Complete data loss recovery​

warning

This recovery method results in data loss up to the last backup point. Only proceed if you have verified that all etcd replicas are corrupted and no working replicas remain.

When the majority of etcd member replicas become corrupted or deleted simultaneously, the entire cluster requires recovery from backup.

  1. Verify all PVCs are corrupted or inaccessible:

    Modify the following with your specific values to generate a copyable command:
    kubectl get pvc -l app=vcluster -n vcluster-my-team

    Modify the following with your specific values to generate a copyable command:
    kubectl describe pvc data-my-vcluster-0 data-my-vcluster-1 data-my-vcluster-2 -n vcluster-my-team
  2. Stop all vCluster instances before beginning recovery:

    Modify the following with your specific values to generate a copyable command:
    kubectl scale statefulset my-vcluster --replicas=0 -n vcluster-my-team
  3. Delete all corrupted PVCs:

    Modify the following with your specific values to generate a copyable command:
    kubectl delete pvc data-my-vcluster-0 data-my-vcluster-1 data-my-vcluster-2 -n vcluster-my-team
  4. Follow a backup restoration procedure.

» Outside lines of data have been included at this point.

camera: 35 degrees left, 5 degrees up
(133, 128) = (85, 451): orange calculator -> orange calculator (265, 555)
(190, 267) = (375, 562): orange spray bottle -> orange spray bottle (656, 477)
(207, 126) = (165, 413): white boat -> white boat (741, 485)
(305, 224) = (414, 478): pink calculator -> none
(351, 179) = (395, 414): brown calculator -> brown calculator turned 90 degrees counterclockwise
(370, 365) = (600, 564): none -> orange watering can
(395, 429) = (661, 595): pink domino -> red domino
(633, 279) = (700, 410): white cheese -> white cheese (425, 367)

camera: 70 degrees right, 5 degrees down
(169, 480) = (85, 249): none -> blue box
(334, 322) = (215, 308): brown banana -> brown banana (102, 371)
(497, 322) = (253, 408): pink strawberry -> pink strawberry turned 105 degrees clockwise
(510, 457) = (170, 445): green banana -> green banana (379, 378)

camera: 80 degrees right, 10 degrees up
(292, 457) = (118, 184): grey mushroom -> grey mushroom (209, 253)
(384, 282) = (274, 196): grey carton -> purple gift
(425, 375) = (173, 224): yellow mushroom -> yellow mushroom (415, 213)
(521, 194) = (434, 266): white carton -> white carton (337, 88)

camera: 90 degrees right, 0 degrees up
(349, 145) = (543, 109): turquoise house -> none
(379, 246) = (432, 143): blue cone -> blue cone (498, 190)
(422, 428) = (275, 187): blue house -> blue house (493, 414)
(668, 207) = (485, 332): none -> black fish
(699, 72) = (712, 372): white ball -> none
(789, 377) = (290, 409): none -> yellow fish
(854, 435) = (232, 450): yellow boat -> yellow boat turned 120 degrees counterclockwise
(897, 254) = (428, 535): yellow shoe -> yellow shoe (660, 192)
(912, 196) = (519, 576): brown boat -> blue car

This typically involves restoring PVCs from your backup solution (Velero, CSI snapshots, or similar tools).


    Restore from snapshot:

    Modify the following with your specific values to generate a copyable command:
    kubectl apply -f backup-restore.yaml
  5. Scale up to a single replica to verify the restoration:

    Modify the following with your specific values to generate a copyable command:
    kubectl scale statefulset my-vcluster --replicas=1 -n vcluster-my-team

    Monitor logs and verify the cluster starts successfully:

    Modify the following with your specific values to generate a copyable command:
    kubectl logs -f my-vcluster-0 -n vcluster-my-team

    After it's verified, scale to the desired number of replicas.

Config reference​

embedded required object pro​

Embedded defines to use embedded etcd as a storage backend for the virtual cluster

enabled required boolean false pro​

Enabled defines if the embedded etcd should be used.

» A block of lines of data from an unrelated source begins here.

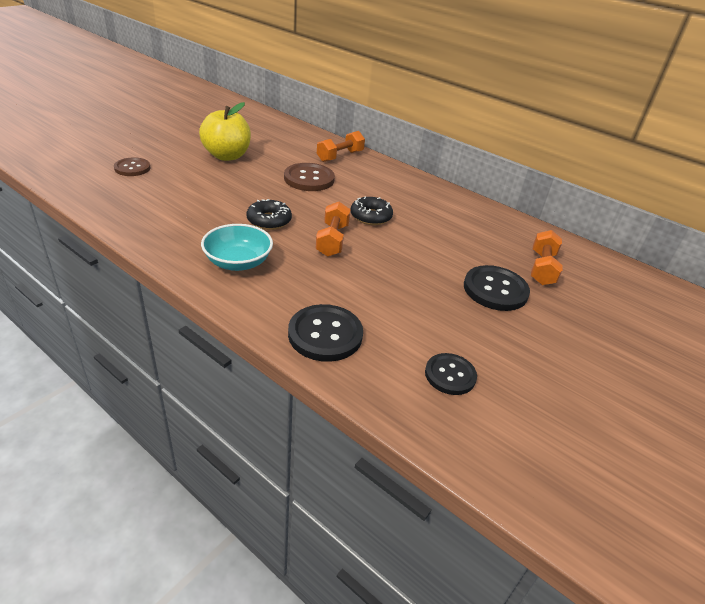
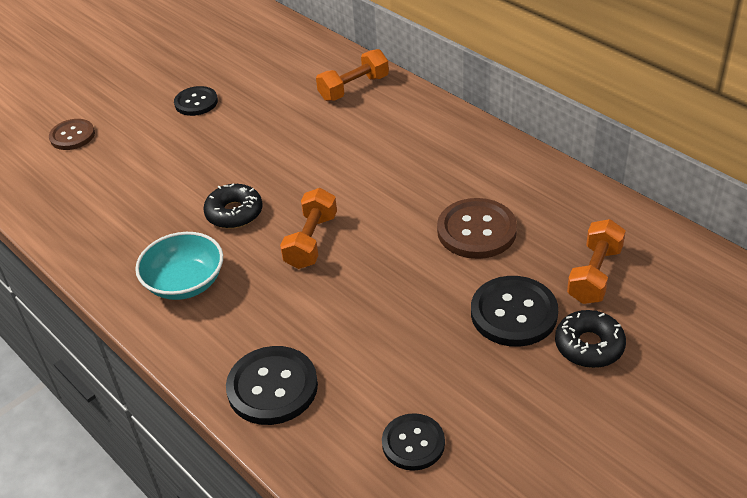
camera: 15 degrees right, 5 degrees up
(227, 156) = (196, 102): yellow apple -> black button
(309, 179) = (301, 135): brown button -> brown button (476, 231)
(370, 216) = (372, 197): black donut -> black donut (589, 346)

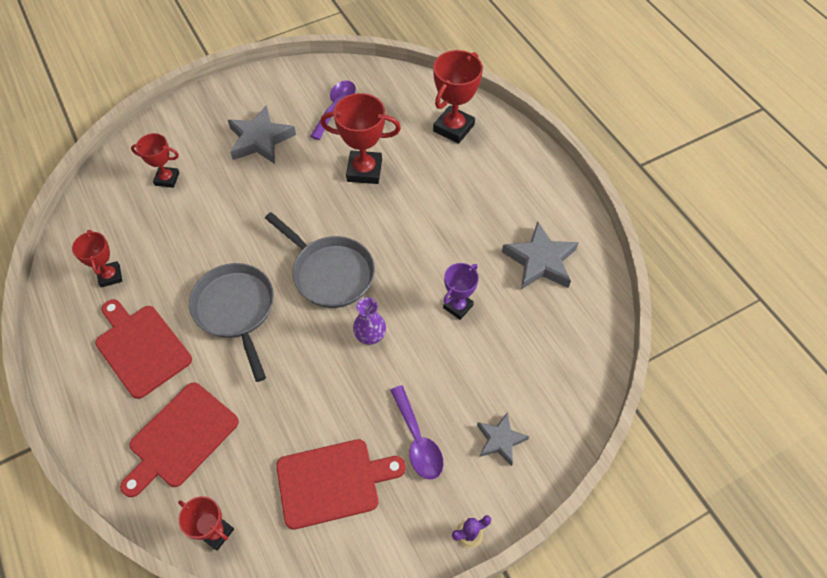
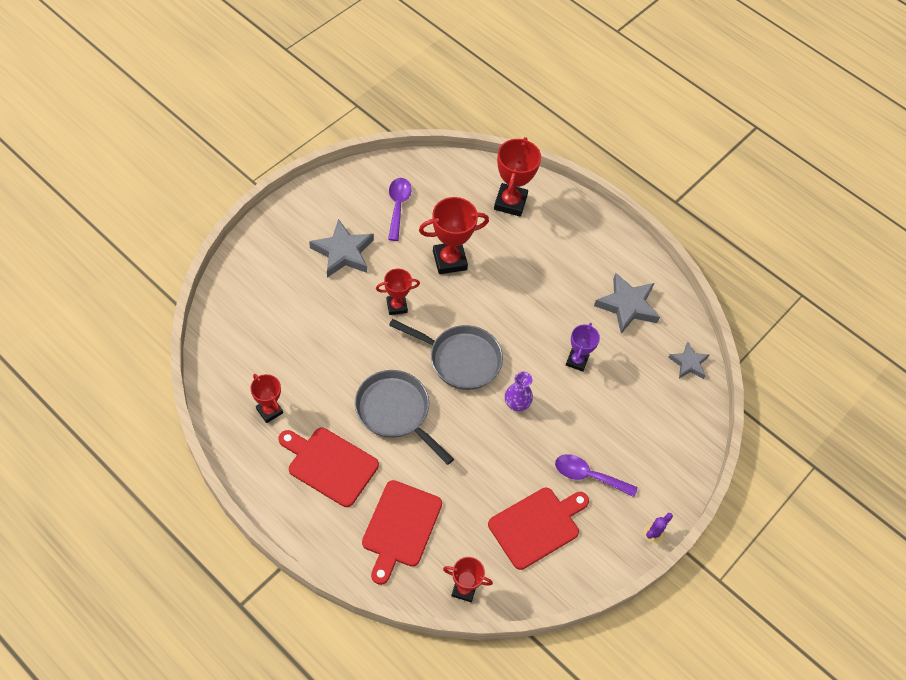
camera: 25 degrees left, 0 degrees up
(167, 179) = (275, 310): red trophy -> red trophy (397, 306)
(417, 440) = (588, 476): purple spoon -> purple spoon turned 150 degrees clockwise
(500, 440) = (650, 458): grey star -> grey star (688, 363)

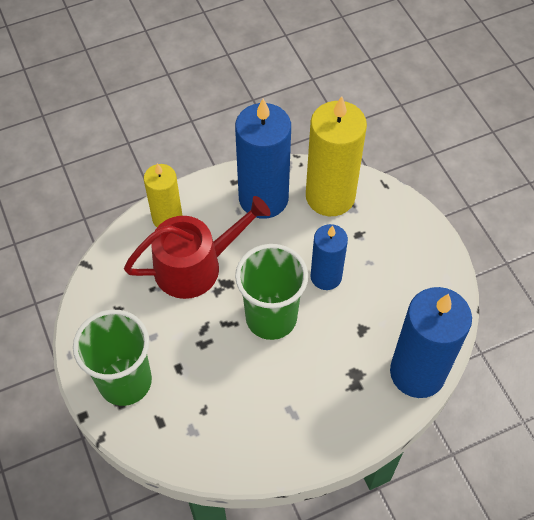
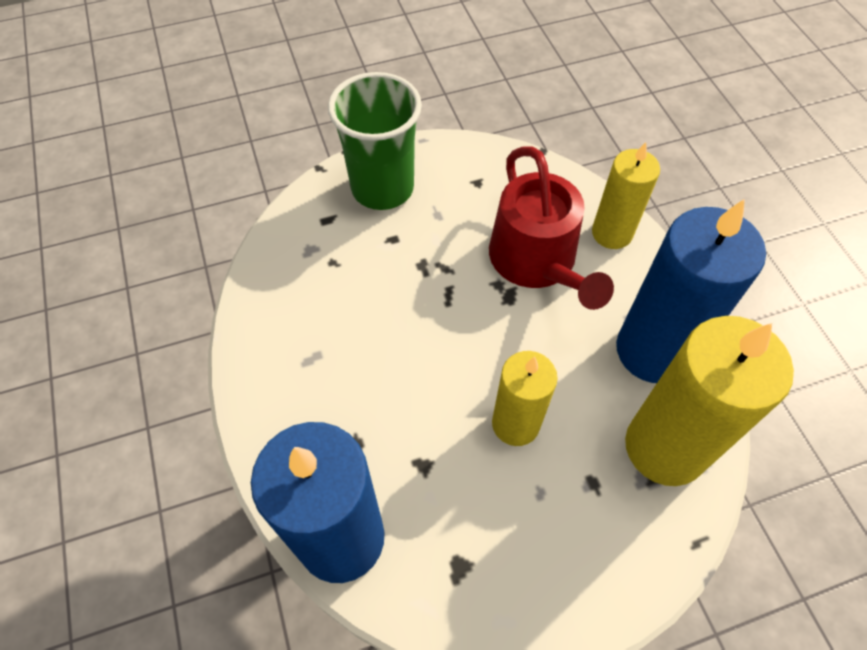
camera: 95 degrees right, 0 degrees up
(271, 317) = (452, 345): green cup -> none
(326, 276) = (515, 424): blue candle -> yellow candle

migrateFromDeployedEtcd required boolean false pro​

MigrateFromDeployedEtcd signals that vCluster should migrate from the deployed external etcd to embedded etcd.

snapshotCount required integer pro​

SnapshotCount defines the number of snapshots to keep for the embedded etcd. Defaults to 10000 if less than 1.

extraArgs required string[] [] pro​

ExtraArgs are additional arguments to pass to the embedded etcd.